While he was living with us, twelve years ago, I often saw Zak cheek to cheek with some guy who was repairing something around the property. Zak was a zen boy and loved nudging people with his nose to get some snuggles.

My hope for Zak at 14 years old is simply for him to feel better physically, but even more so, I want to see some joy in him.

Super Senior-Zak

Zak has been here for a week now. Jon described him as aloof, but to me he was clearly depressed and probably in some pain. He lost the sparkle in his eyes. I saw that same thing with Kipling, my old guy, and realized it was a sign of pain. For Kipling it was his arthritis, and once dealt with the sparkle came back.


Zak was on a daily pain killer, along with fish oil, Dasuquin and Prozac. He was put on Prozac because Jon felt Zak was anxious. He had been chewing things around the house and getting into the garbage.  I know that chewing is a self-soothing activity and was sure Zak was frustrated with his changing situation and once here the chewing would stop.
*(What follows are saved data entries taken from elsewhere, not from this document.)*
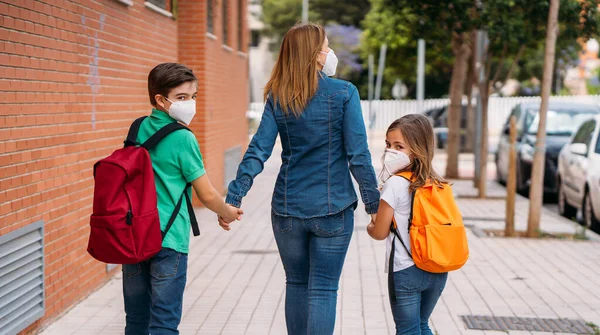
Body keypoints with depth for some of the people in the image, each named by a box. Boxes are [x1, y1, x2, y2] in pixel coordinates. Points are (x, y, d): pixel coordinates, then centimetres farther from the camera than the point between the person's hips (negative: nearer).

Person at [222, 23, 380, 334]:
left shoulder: (277, 98, 1)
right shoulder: (344, 93, -7)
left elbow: (258, 151, -7)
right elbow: (358, 155, -10)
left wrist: (234, 196, -8)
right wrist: (374, 204, -3)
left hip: (288, 208, 3)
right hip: (332, 209, -3)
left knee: (296, 283, 19)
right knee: (323, 289, 3)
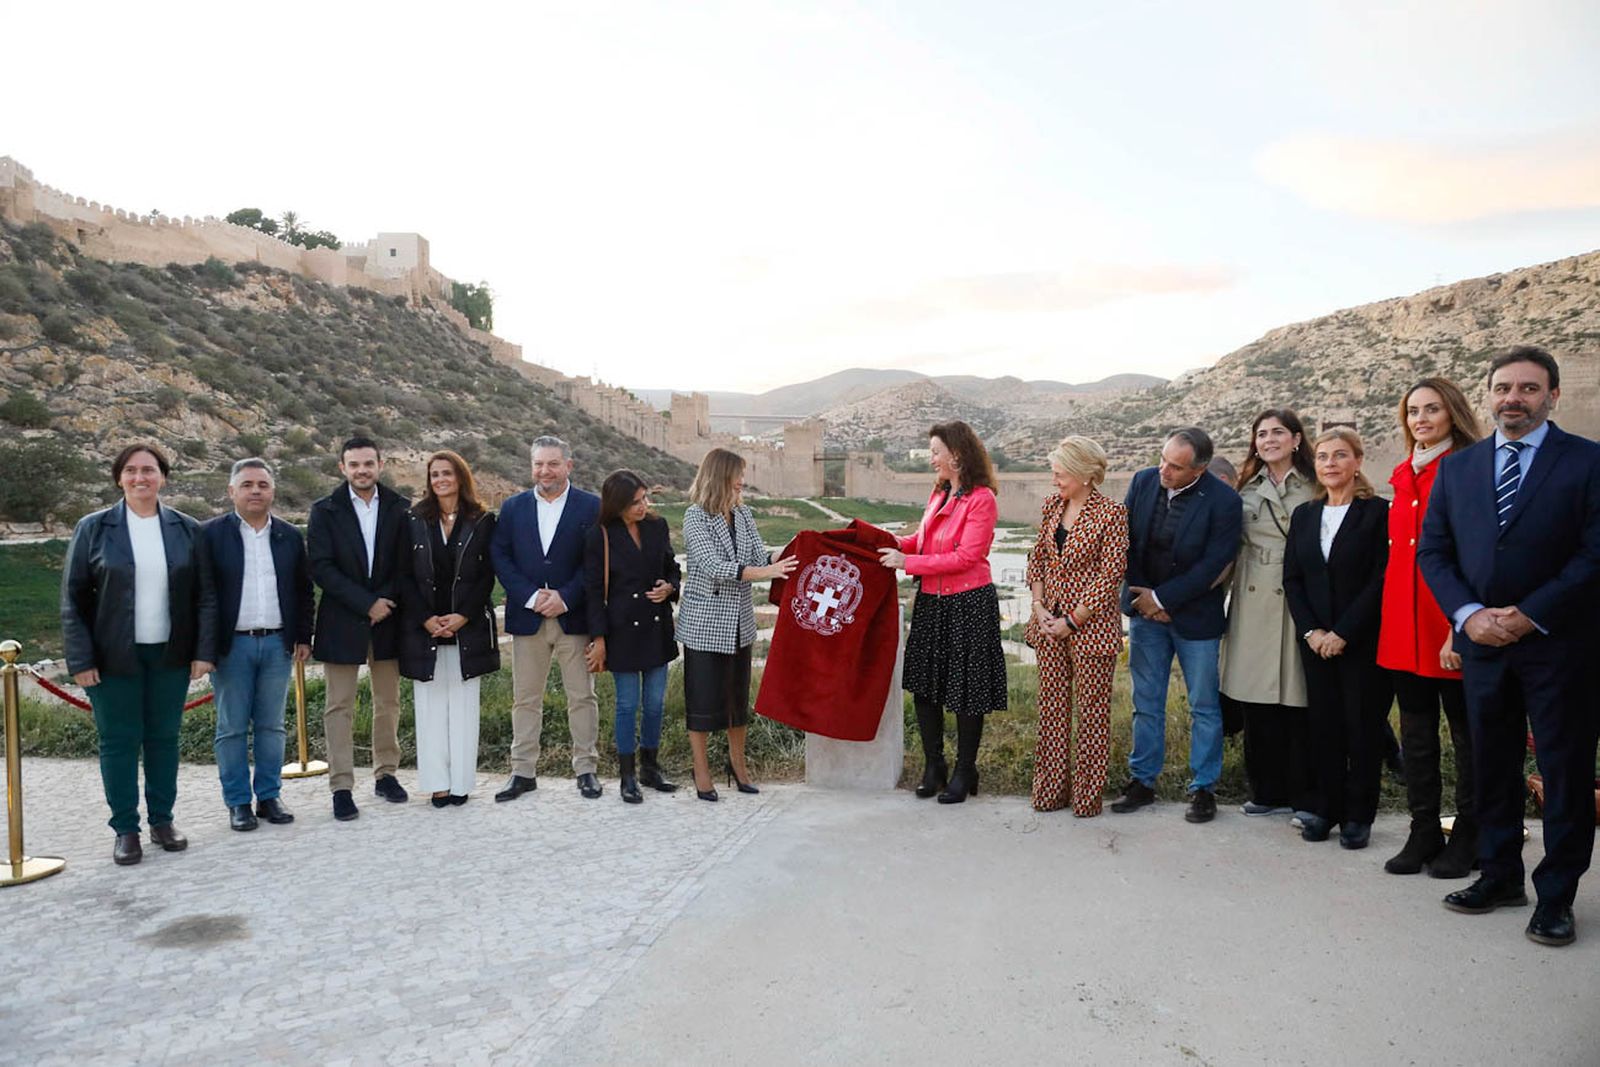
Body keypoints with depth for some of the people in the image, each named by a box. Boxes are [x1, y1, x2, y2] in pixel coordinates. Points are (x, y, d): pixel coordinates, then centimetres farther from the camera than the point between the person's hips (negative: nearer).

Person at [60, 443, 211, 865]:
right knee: (118, 741, 5)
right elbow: (73, 598, -1)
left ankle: (162, 819, 23)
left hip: (170, 655, 1)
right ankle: (125, 830, 16)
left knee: (164, 737, 10)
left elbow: (204, 594, 4)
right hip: (114, 657, -1)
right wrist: (80, 659, -6)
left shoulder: (187, 530, 3)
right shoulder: (93, 528, 0)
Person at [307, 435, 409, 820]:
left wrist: (386, 602, -11)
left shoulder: (398, 508, 4)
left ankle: (386, 773, 23)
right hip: (342, 621, -2)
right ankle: (341, 787, 8)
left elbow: (406, 563, 3)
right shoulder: (325, 511, -1)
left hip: (386, 619, 2)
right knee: (340, 707, 2)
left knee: (388, 702, 10)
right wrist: (366, 603, -14)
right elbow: (321, 567, -9)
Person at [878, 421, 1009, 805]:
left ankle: (964, 773, 19)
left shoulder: (982, 499, -14)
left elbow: (966, 557, -19)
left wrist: (908, 562, -18)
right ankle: (933, 766, 25)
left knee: (966, 691, 4)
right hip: (931, 601, 8)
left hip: (968, 603, -8)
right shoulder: (939, 493, 11)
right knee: (924, 686, 11)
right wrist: (891, 543, 1)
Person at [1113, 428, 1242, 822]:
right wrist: (1144, 599, -5)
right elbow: (1127, 542, 1)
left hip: (1195, 615, -3)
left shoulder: (1223, 501, -16)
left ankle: (1203, 788, 18)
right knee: (1146, 702, 10)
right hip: (1146, 611, 4)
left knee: (1204, 706, 7)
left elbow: (1213, 564, -17)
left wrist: (1162, 598, -14)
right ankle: (1142, 781, 20)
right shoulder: (1143, 482, -4)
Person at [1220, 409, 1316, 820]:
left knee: (1299, 700, -1)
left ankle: (1305, 796, 12)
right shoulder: (1245, 488, 12)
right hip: (1253, 605, 3)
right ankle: (1268, 791, 18)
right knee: (1256, 701, 5)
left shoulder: (1315, 488, 2)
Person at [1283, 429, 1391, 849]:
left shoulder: (1378, 511, -5)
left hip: (1363, 641, -4)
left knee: (1363, 726, 2)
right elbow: (1292, 578, 8)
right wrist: (1310, 630, -4)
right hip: (1316, 641, 4)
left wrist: (1342, 633, -14)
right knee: (1324, 724, 8)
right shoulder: (1303, 515, 10)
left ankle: (1358, 815, 13)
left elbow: (1381, 579, -11)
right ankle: (1326, 808, 18)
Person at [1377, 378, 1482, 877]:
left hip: (1454, 630, -6)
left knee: (1467, 735, 7)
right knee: (1416, 736, 12)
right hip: (1404, 626, 6)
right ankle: (1423, 833, 22)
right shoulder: (1404, 476, 13)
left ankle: (1467, 837, 20)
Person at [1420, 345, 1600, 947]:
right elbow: (1433, 550, 7)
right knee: (1491, 766, 12)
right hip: (1481, 642, 4)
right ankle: (1500, 877, 25)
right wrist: (1468, 614, -7)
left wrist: (1530, 616, -14)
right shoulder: (1457, 468, 9)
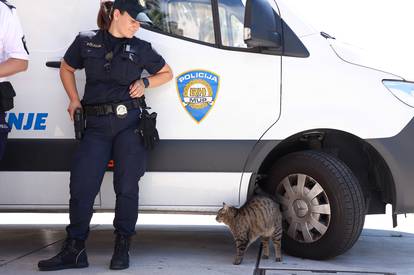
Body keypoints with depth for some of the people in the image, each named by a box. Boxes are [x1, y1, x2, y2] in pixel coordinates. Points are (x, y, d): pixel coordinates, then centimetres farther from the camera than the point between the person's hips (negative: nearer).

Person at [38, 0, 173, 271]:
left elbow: (167, 73, 20)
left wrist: (145, 82, 3)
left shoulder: (141, 49, 9)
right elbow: (66, 69, 21)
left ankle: (122, 248, 11)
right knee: (81, 187, -4)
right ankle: (74, 250, 4)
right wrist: (74, 100, 8)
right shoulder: (86, 41, 8)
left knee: (126, 187, -1)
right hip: (96, 126, 1)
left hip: (128, 124, 0)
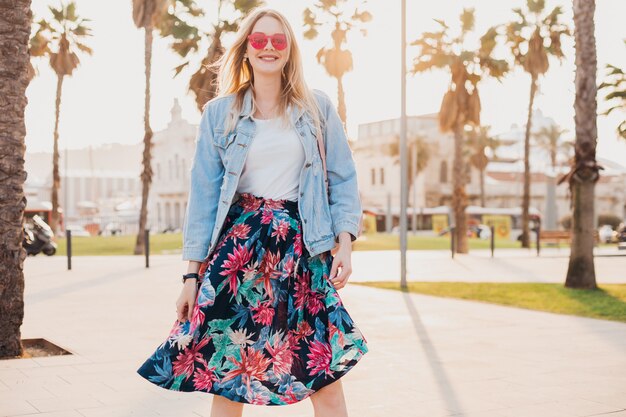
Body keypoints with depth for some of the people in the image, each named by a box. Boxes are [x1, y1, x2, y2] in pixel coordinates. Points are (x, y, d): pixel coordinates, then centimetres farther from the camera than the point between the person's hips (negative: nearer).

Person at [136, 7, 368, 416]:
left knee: (326, 368, -3)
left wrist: (345, 242, -7)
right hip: (238, 243, 0)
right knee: (225, 370, 1)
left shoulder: (318, 107, 7)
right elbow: (204, 194, 5)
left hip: (301, 245, 0)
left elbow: (342, 179, 6)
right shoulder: (219, 113, 6)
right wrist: (193, 273, 2)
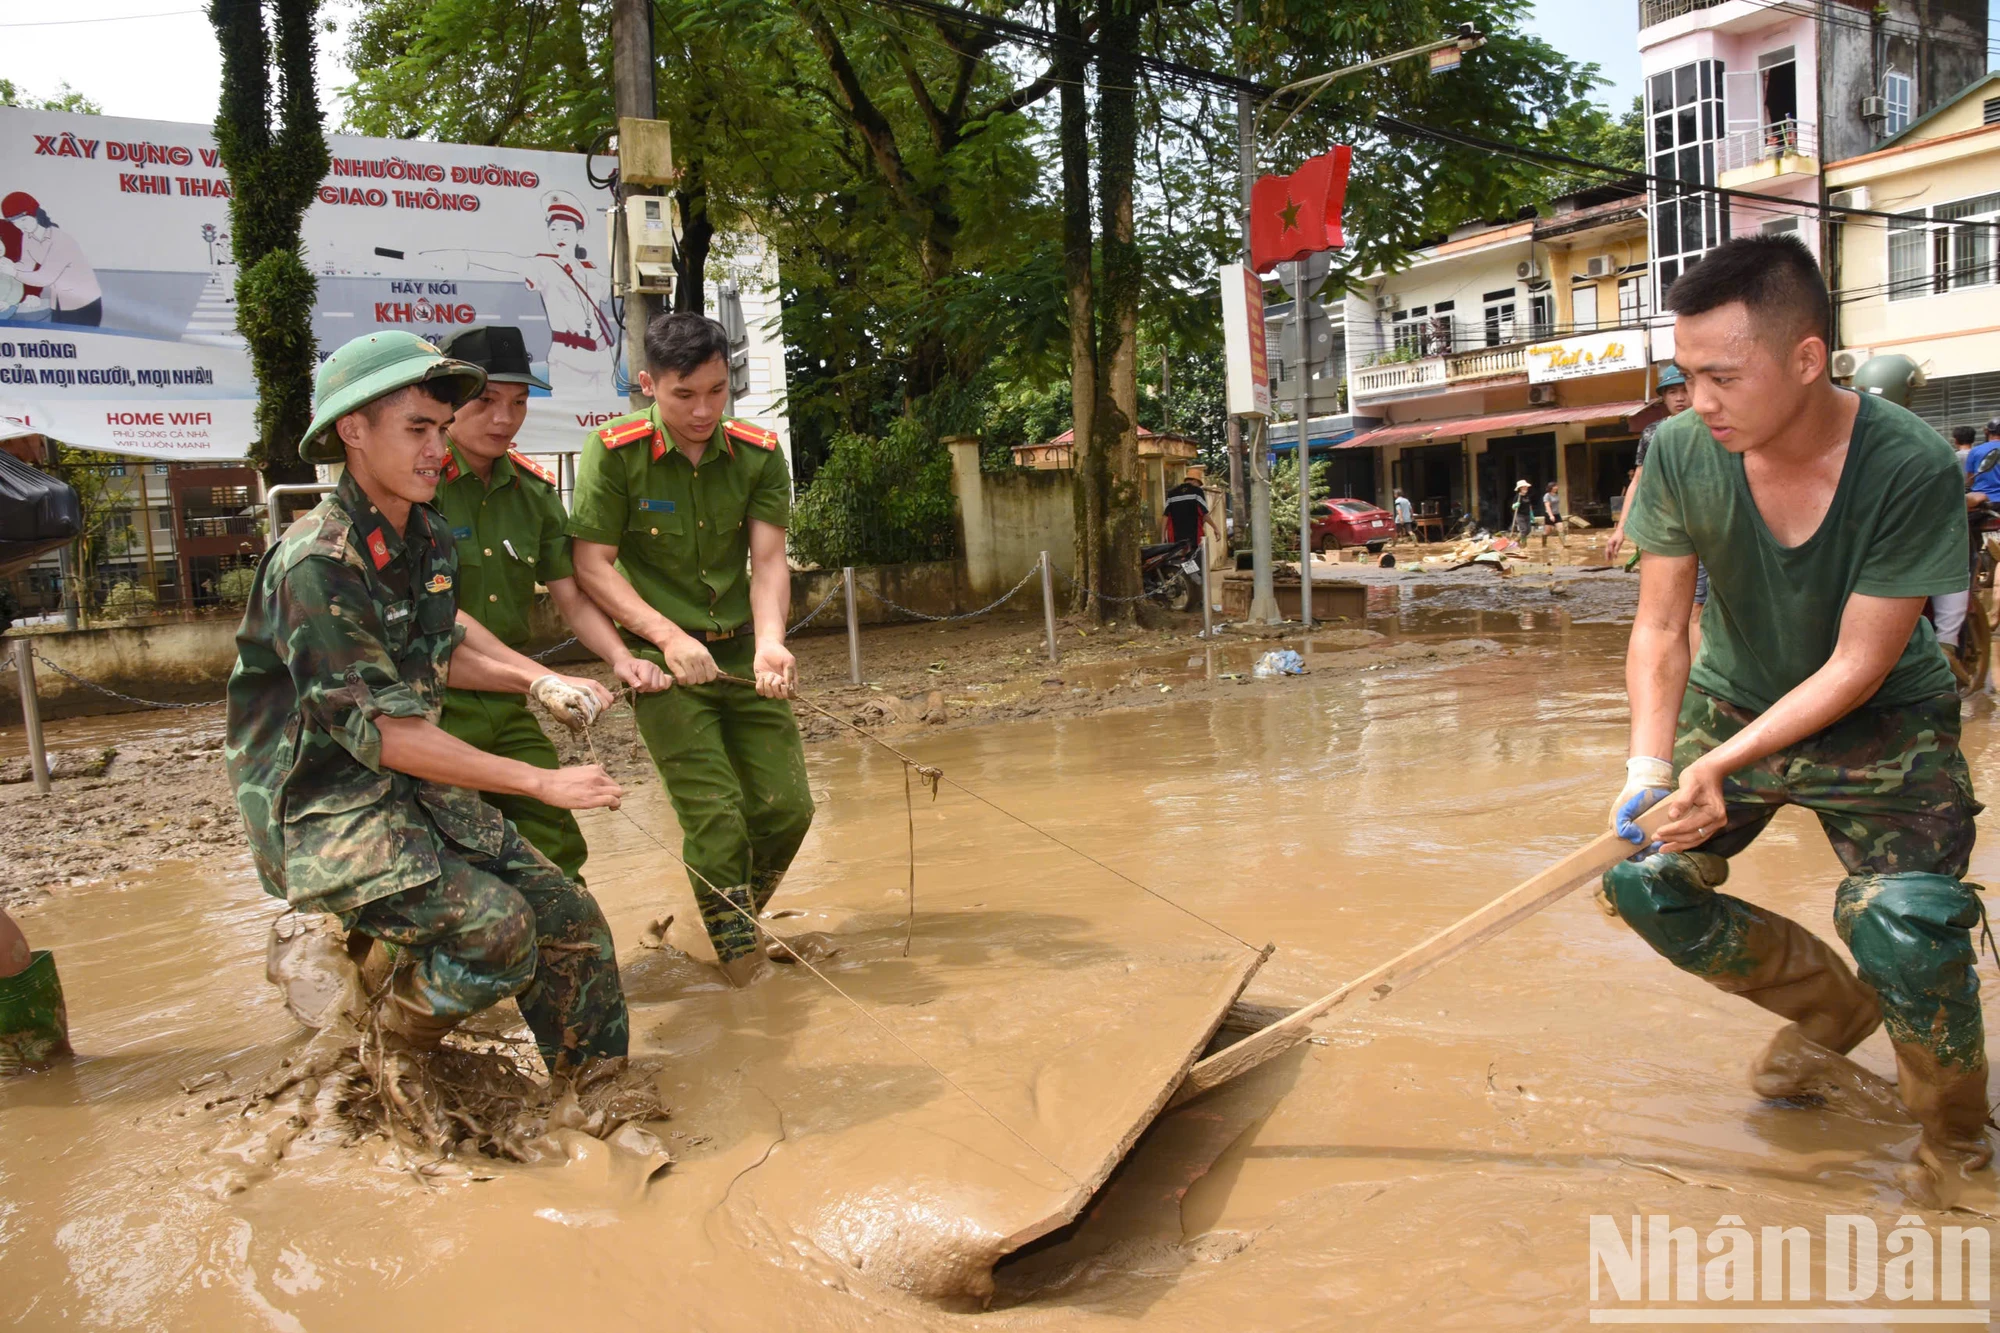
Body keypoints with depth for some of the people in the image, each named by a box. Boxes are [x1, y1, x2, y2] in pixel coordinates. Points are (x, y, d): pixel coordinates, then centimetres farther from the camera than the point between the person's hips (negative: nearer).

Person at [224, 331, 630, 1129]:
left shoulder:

So, I weaned him off the Prozac.

And as with all my dogs, Zak was also put on a raw diet for one of his meals. So now, there are 9 dogs in the house that howl in great anticipation as I prepare their meal! I’ve been contemplating getting a pair of ear plugs.

I’m beginning to see subtle signs of joy, a slow tail wag here and there, a few deep and silent snuggles into my neck. He loves a good neck massage.